La considerazione seguente è perfettamente condivisibile: "La catastrofe nel Golfo del Messico mette paura a chiunque, fa vedere come la civiltà sia una pellicola esilissima, sotto la quale si spalancano strapiombi. La de-civilizzazione è qualcosa che può esplodere da un momento all’altro, e questo l’uomo europeo lo sa per averlo vissuto, provocato". La estraggo da un articolo di B. Spinelli (La Stampa, 11/09), a commento del duello televisivo Schroeder-Merkel, in Germania, articolo che così prosegue: "Schroeder fa entrare nella coscienza dei connazionali cataclismi apparentemente lontani, che gli ridanno forza nelle battaglie elettorali e gli permettono di difendere non solo un bilancio di governo ma un modello di convivenza sociale e di civiltà". Per la Spinelli, "L’uragano Katrina è una catastrofe in due tempi […]. È una catastrofe della natura (non si sa quanto suscitata dall’agire dell’uomo sul pianeta) ed è al tempo stesso catastrofe dello Stato, delle leggi che tengono insieme la società, delle regole che impongono la protezione dei più deboli e indifesi nell’ora dei flagelli".

Il fatto è che io condivido anche questa seconda considerazione, ma non condivido il cortocircuito, per il quale una verità generale (la civiltà è una pellicola esilissima) si piega secondo il verso di una verità particolare (questa sola è civiltà, quella di Schroeder). La civilizzazione ha formato abbastanza ampio da comprendere entrambe le porzioni, quella di destra e quella di sinistra.

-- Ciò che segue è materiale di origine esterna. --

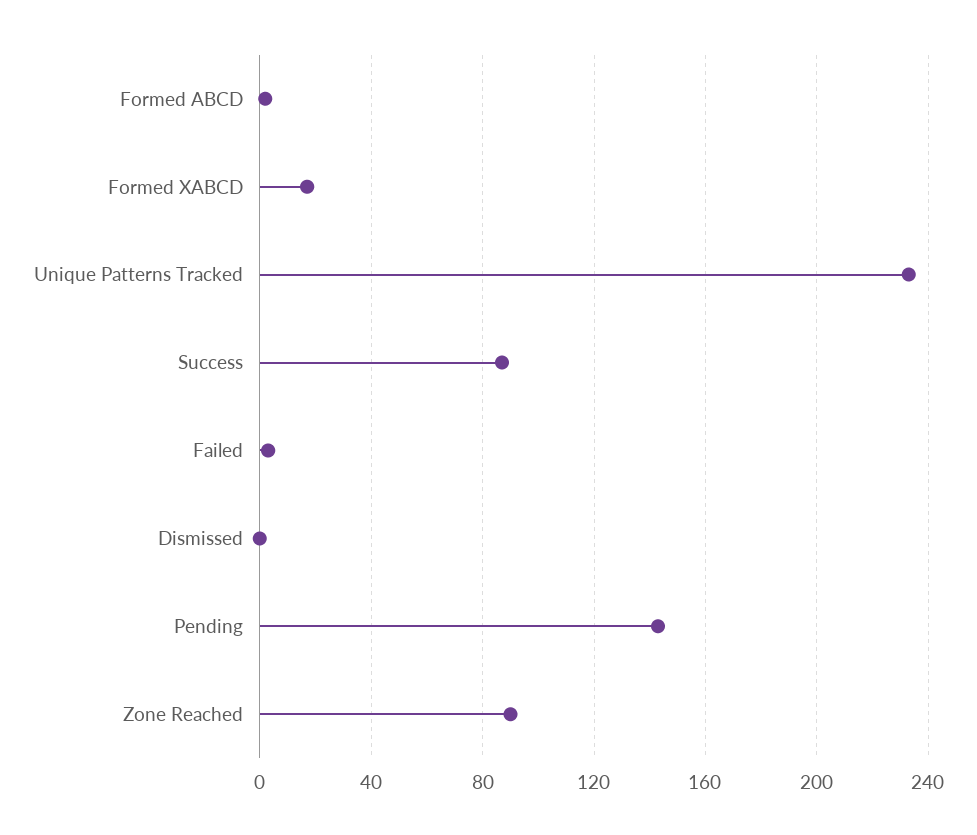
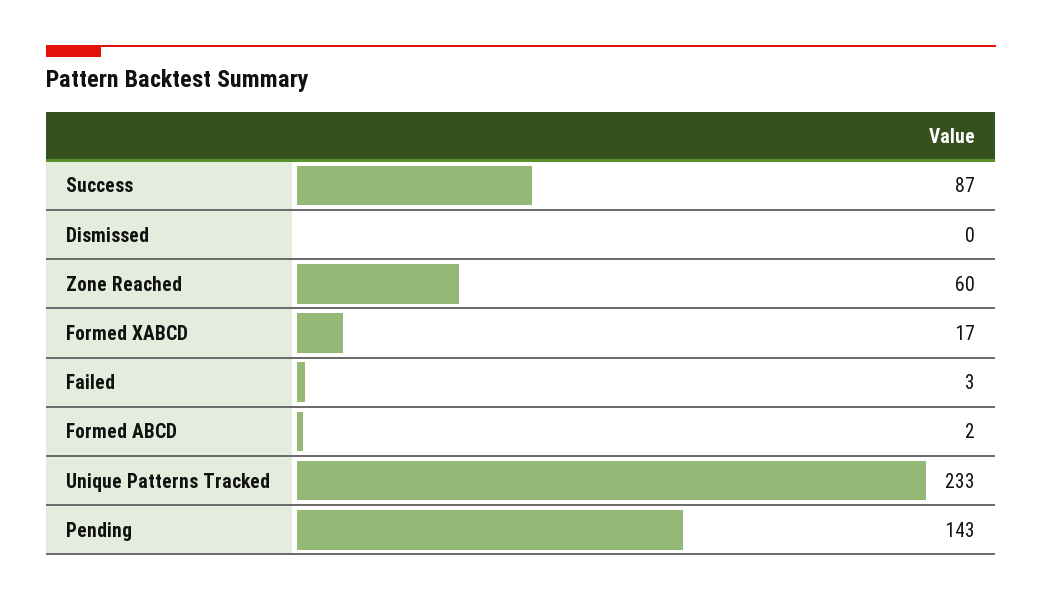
Zone Reached: 90 -> 60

E se gli attori sono tre – come nelle celeberrime pagine della Fenomenologia dello Spirito: le due autocoscienze in lotta e la natura -, non è mica vero, come riteneva Hegel, che l’autocoscienza si affranca insieme dalla servitù all’una e all’altra. Non è mica vero che la natura giochi solo il ruolo compiacente di mediatore. Qualche volta spariglia.